By now we were approaching Isabella again so it was back in the zodiacs for the trip to Urbina Bay. And as we approached shore, we spotted a spotted a ray in the waters near the shoreline. We circled a couple times watching it swim around before we moved to shore.
After we hopped out of the zodiacs (wet landing meaning we had to wade through the water to shore), we began a hike on a well marked path to see if we could find the giant tortoises and land iguanas. And as luck would have it, we spotted two not more than five minutes into the hike. These were juvenile giant tortoises, but nevertheless, HUGE.
As we continued our hike, we spotted a number of land iguanas. The first we spotted was an incredible yellowy orange colour. We also spotted orangey brown iguanas and then some more yellowy orange iguanas. The colours were simply amazing.

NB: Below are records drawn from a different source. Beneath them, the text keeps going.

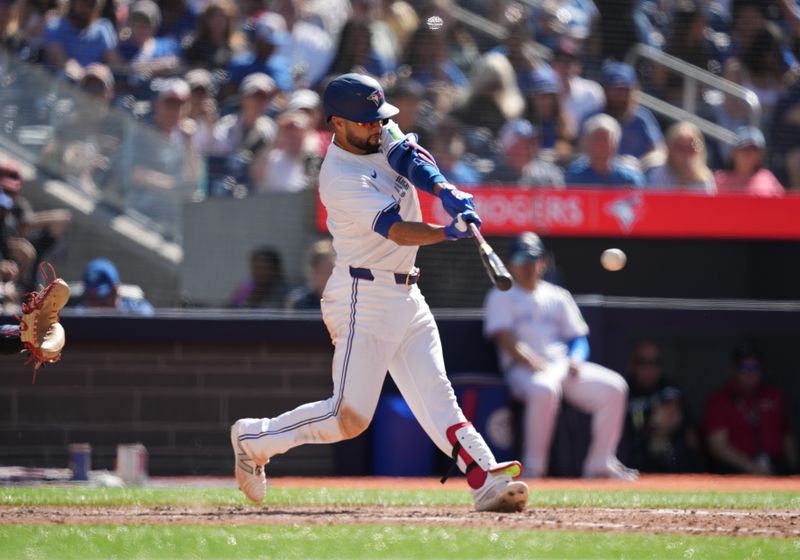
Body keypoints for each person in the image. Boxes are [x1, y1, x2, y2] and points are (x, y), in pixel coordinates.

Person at [230, 73, 529, 513]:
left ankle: (484, 478)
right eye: (366, 122)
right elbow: (397, 231)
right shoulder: (338, 176)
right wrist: (448, 231)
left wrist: (445, 190)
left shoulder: (377, 132)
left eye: (378, 119)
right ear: (337, 123)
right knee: (347, 417)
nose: (377, 127)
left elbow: (410, 158)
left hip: (406, 293)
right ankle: (253, 439)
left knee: (436, 392)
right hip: (361, 298)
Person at [483, 232, 636, 480]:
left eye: (533, 259)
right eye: (521, 259)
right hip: (523, 371)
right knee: (545, 389)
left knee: (614, 387)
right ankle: (534, 467)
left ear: (542, 262)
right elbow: (503, 337)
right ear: (510, 264)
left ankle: (600, 462)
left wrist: (576, 358)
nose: (527, 265)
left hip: (561, 366)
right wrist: (530, 359)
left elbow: (578, 337)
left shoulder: (558, 295)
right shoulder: (501, 295)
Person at [704, 341, 798, 475]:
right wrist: (753, 467)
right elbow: (717, 446)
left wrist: (793, 470)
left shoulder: (774, 395)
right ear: (733, 369)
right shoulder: (719, 400)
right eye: (745, 368)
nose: (751, 374)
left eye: (755, 368)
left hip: (776, 464)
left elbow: (787, 437)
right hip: (738, 469)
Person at [622, 340, 702, 473]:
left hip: (672, 457)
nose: (650, 367)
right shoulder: (623, 390)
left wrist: (655, 428)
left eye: (655, 362)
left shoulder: (668, 387)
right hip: (635, 458)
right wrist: (651, 429)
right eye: (643, 362)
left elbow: (672, 416)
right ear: (632, 365)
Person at [565, 114, 646, 187]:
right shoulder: (574, 178)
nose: (600, 146)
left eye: (606, 140)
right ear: (587, 144)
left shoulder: (629, 180)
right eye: (597, 139)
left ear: (616, 145)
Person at [487, 119, 565, 187]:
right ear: (509, 148)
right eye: (523, 143)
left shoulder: (549, 175)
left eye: (532, 142)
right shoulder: (494, 178)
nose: (529, 147)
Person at [647, 122, 716, 193]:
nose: (686, 154)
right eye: (680, 148)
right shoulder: (657, 174)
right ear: (670, 149)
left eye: (692, 148)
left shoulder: (705, 179)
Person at [715, 126, 785, 196]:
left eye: (753, 149)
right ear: (733, 152)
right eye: (743, 148)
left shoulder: (768, 180)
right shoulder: (718, 181)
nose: (748, 154)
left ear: (761, 155)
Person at [76, 257, 154, 315]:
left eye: (104, 298)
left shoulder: (137, 310)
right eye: (93, 299)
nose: (100, 307)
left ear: (116, 290)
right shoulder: (76, 316)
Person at [284, 239, 336, 310]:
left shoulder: (348, 301)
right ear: (313, 272)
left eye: (333, 271)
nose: (330, 276)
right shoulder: (299, 302)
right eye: (325, 271)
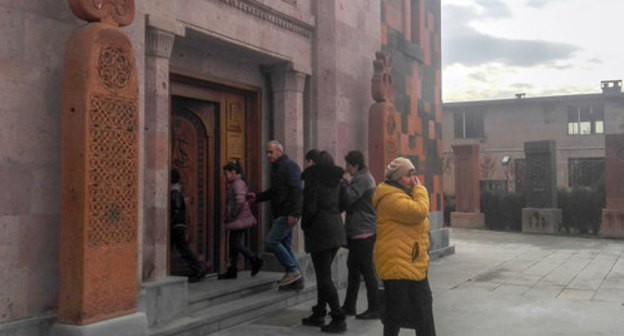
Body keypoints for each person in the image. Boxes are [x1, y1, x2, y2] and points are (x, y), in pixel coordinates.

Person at [372, 157, 436, 336]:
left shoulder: (404, 194)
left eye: (414, 174)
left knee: (423, 309)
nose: (413, 179)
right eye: (409, 175)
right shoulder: (390, 197)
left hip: (412, 261)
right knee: (396, 313)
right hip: (397, 264)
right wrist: (421, 190)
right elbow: (419, 212)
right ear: (397, 178)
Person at [300, 150, 347, 333]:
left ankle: (338, 316)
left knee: (324, 276)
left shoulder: (313, 180)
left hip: (319, 230)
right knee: (324, 273)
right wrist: (333, 213)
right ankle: (320, 311)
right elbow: (346, 202)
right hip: (335, 229)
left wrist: (305, 224)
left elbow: (310, 207)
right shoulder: (337, 180)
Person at [247, 140, 304, 289]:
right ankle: (297, 280)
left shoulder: (289, 167)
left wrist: (294, 213)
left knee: (271, 241)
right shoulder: (278, 168)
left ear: (280, 151)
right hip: (281, 212)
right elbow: (274, 192)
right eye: (267, 152)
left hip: (287, 213)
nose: (268, 155)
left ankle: (292, 270)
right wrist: (257, 197)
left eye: (271, 152)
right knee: (285, 245)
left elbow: (297, 190)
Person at [340, 150, 379, 319]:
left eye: (348, 165)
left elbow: (349, 198)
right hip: (360, 230)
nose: (346, 169)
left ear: (355, 165)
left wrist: (343, 183)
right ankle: (349, 306)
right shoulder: (364, 177)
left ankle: (375, 307)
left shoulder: (362, 179)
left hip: (363, 230)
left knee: (366, 270)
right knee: (354, 270)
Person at [218, 162, 264, 280]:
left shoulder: (237, 183)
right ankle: (232, 270)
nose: (225, 176)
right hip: (239, 219)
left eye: (226, 174)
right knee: (233, 245)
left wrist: (232, 214)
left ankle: (255, 260)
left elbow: (239, 201)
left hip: (239, 219)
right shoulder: (237, 182)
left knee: (235, 244)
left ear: (233, 172)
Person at [170, 169, 207, 283]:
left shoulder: (175, 193)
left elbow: (176, 210)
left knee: (184, 249)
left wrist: (170, 223)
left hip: (176, 226)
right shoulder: (175, 192)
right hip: (177, 225)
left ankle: (199, 268)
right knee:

Once we completed the circle around the area where the giant tortoises and land iguanas are known to inhabit, we got back in the zodiacs and headed to the boat for some well earned rest.
By dinner time I was really ready to eat. Dinners on board (in fact all meals) have been terrific. Lots of and lots of salads (which make salad fanatic James very, very happy) rice, potatoes, as well as a meat or fish dish and always, always desert. And this dinner turned into a bit of a special occasion. Nancy had purchased wine for both tables and asked us to toast her late cousin who was an avid traveler and encouraged Nancy and Steve to travel. He had even left Nancy some money in his will, which Nancy and Steve used for this trip. It was incredibly special that Nancy and Steve shared this with us. So cheers to Nancy’s cousin. I am certain he would have been a kindred spirit with many of us on the boat.
So tomorrow we only have a couple excursion and then a 12 hour ride to the island of Floreana. I am really looking forward to lazing around on deck watching for whales and dolphins while taking a break from our daily excursions.